** Opening PAGE EXTRACT block **

DIMACS/CCICADA Student Workshop on Where the Mathematical and Computational Sciences Meet Society

April 8, 2011
DIMACS Center, CoRE Building, Rutgers University

Student Organizers:
Ed Chien, Rutgers University, (Math)
Bobby DeMarco, Rutgers University, (Math)
Brad Greening, Rutgers University, (Ecology)
Emilie Hogan, Rutgers University, (Math)
Scott Kulp, Rutgers University, (CS)
Matthew Oster, Rutgers University, (Operations Research)
Brian Thompson, Rutgers University, (CS)
Faculty Organizer:
Tami Carpenter, DIMACS
Presented under the auspices of The Homeland Security Center for Command, Control, and Interoperability Center for Advanced Data Analysis (CCICADA).


Panelist Bios

Clifford Behrens, Telcordia Technologies


Clifford Behrens is a Senior Scientist and Director of Information Analysis in Applied Research at Telcordia Technologies. After receiving his doctorate in mathematical anthropology from UCLA, he held a faculty position there, was a Visiting Scientist at IBM and a Visiting Investigator at NASA. He has managed research projects funded by NSF, NASA, DARPA, US Dept. of Education and In-Q-Tel. His research interests include computer and statistical modeling of social-cultural systems, integration of qualitative and quantitative data analysis, knowledge acquisition and ethnographic methods, models of expert opinion and group decision-making, information retrieval and classification, and geospatial analysis.

** Closing PAGE EXTRACT block **
** Opening SOURCE INFORMATION block **

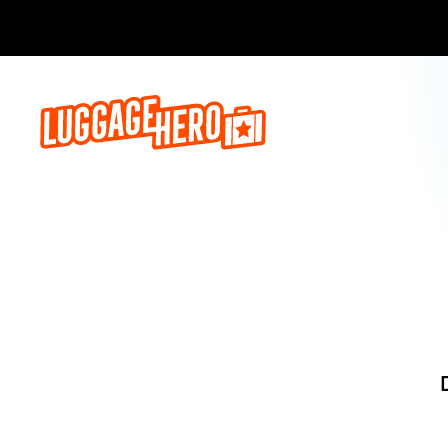
Reserva a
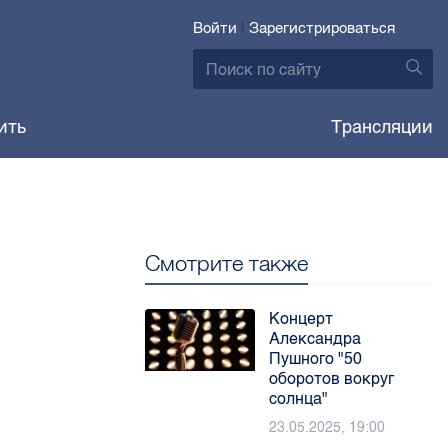
Войти
|
Зарегистрироваться
ить
Трансляции
Смотрите также
Концерт
Александра
Пушного "50
оборотов вокруг
солнца"
23.05.2025, 19:00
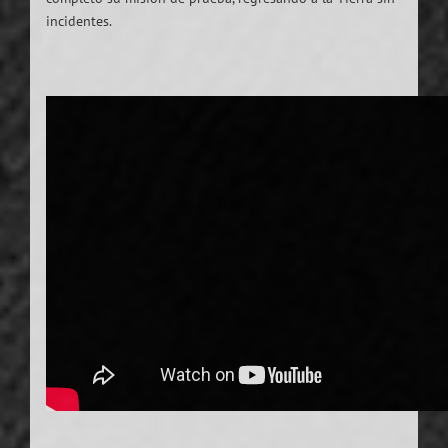
incidentes.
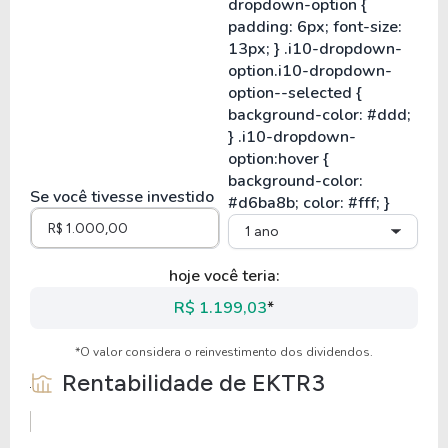
Se você tivesse investido
1 ano
hoje você teria:
R$ 1.199,03
*
*O valor considera o reinvestimento dos dividendos.
Rentabilidade de
EKTR3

** Closing SOURCE INFORMATION block **

■ EXERCISE SET
A. According to the workshop page, in what field and from which university did Clifford Behrens receive his doctorate?
B. Pick up the workshop page right after its final sentence and keep writing it.

■ TASK RESULTS
A. He received a doctorate in mathematical anthropology from UCLA.

B.
Patrice Perny, University Pierre and Marie Curie in Paris


Patrice Perny is a professor at University Pierre and Marie Curie in Paris, where he heads the Department of Decision, Intelligent Systems and Operational Research. His research is in Algorithmic Decision Theory and involves preference modeling, multicriteria optimization, and computational social choice, as well as decision making under uncertainty and risk. On the one hand, his work addresses elaboration and analysis of new models to describe or simulate complex decision making behaviors; on the other hand, it seeks algorithms that enable fast identification of preferred solutions in combinatorial decision problems. This works comes into play in both decision support systems (for human decision makers) and automatic decision making (by autonomous decision agents).

Rebecca Wright, Rutgers University


Rebecca Wright is a professor in the Computer Science Department and the Deputy Director of DIMACS at Rutgers. Her research spans the area of information security, including cryptography, privacy, foundations of computer security, and fault-tolerant distributed computing, as well as foundations of networking. Prior to joining Rutgers, she was a professor in the Computer Science Department at Stevens Institute of Technology and a researcher in the Secure Systems Research Department at AT&T Labs and AT&T Bell Labs. She received a Ph.D. in Computer Science from Yale University, a B.A. from Columbia University, and an honorary M.E. from Stevens Institute of Technology.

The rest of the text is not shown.